Requirement
Answer these questions about the forum post on gamma rays and DNA below:
(a) In what two situations can a single gamma ray be identified?
(b) What can begin after the cell repairs DNA damage "in error"?
(c) Besides radiation, what does the reply name as something that can mutate DNA?

Selected passage
────────

QUOTE (boit+May 2 2011, 04:40 PM)
How do you quantify one gamma ray? And remember, mutations occur even without rays. The body has a mechanism of proof reading what it synthesises in the cellular level.
You can qualify one Gamma Ray by identifying it when it strikes a Geiger Muller counter or when it strikes your body. If it is a darn good shot, it can slice both sides of your DNA strand (highly unlikely), or two gamma rays can strike both sides of a DNA strand thus causing damage that might be repaired in error by the cell.
When that "in error" repair happens, a cancer cell can begin growth and rapid duplication.
Yes, I know that some DNA mutation does occur without radiation. A virus can do the same thing. Men are now coming down with the oral cancer from the virus that causes cervical cancer in women. We will not discuss what causes this other than to say that it is from a cultural change in our moral standards.

────────

Stored data
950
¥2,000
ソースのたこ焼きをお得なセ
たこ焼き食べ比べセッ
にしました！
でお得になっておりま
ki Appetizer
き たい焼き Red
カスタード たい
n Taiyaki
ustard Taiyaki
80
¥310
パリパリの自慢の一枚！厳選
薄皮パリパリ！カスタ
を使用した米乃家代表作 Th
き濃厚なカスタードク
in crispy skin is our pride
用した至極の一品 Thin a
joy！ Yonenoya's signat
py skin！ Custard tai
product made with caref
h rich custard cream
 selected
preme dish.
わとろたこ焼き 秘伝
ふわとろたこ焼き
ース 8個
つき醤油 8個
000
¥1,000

────────

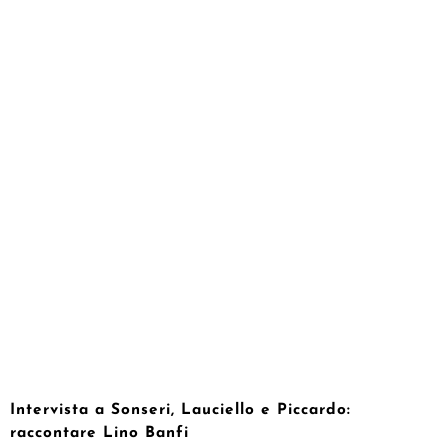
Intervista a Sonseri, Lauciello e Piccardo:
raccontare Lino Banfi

────────

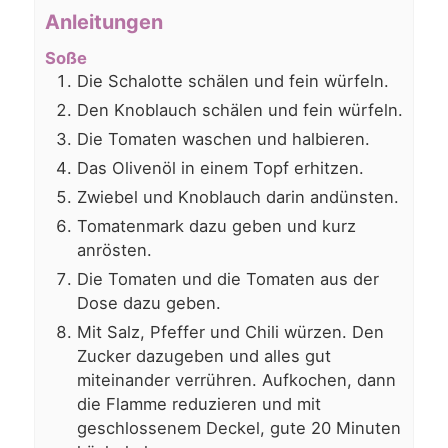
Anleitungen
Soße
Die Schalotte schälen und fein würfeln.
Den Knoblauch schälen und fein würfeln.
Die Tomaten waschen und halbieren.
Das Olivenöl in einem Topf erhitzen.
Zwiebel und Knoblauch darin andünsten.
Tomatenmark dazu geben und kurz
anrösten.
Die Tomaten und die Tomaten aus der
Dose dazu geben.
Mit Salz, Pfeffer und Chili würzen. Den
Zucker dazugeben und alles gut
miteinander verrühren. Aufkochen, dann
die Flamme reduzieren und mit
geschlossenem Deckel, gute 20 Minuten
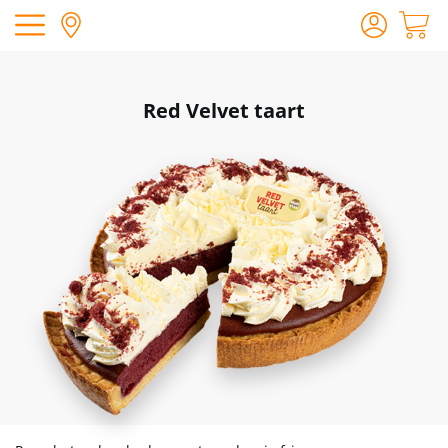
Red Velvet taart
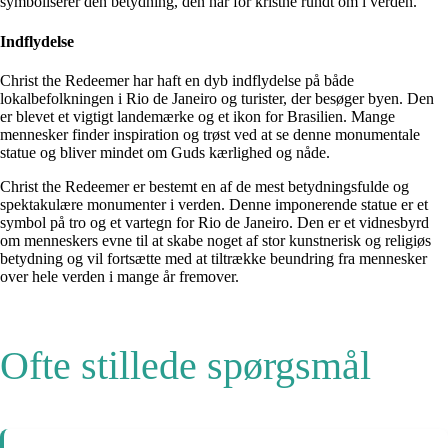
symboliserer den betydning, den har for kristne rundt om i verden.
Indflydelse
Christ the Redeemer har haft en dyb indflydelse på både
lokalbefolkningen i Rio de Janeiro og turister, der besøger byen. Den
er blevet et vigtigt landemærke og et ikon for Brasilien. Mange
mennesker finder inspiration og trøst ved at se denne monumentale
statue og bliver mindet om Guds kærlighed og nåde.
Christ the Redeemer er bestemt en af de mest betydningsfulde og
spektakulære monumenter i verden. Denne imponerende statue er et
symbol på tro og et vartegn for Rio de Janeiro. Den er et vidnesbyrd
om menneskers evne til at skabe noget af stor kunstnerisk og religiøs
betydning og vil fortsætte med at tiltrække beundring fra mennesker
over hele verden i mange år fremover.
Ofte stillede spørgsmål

────────

Written response
(a) When it strikes a Geiger Muller counter or when it strikes your body.
(b) A cancer cell can begin growth and rapid duplication.
(c) A virus.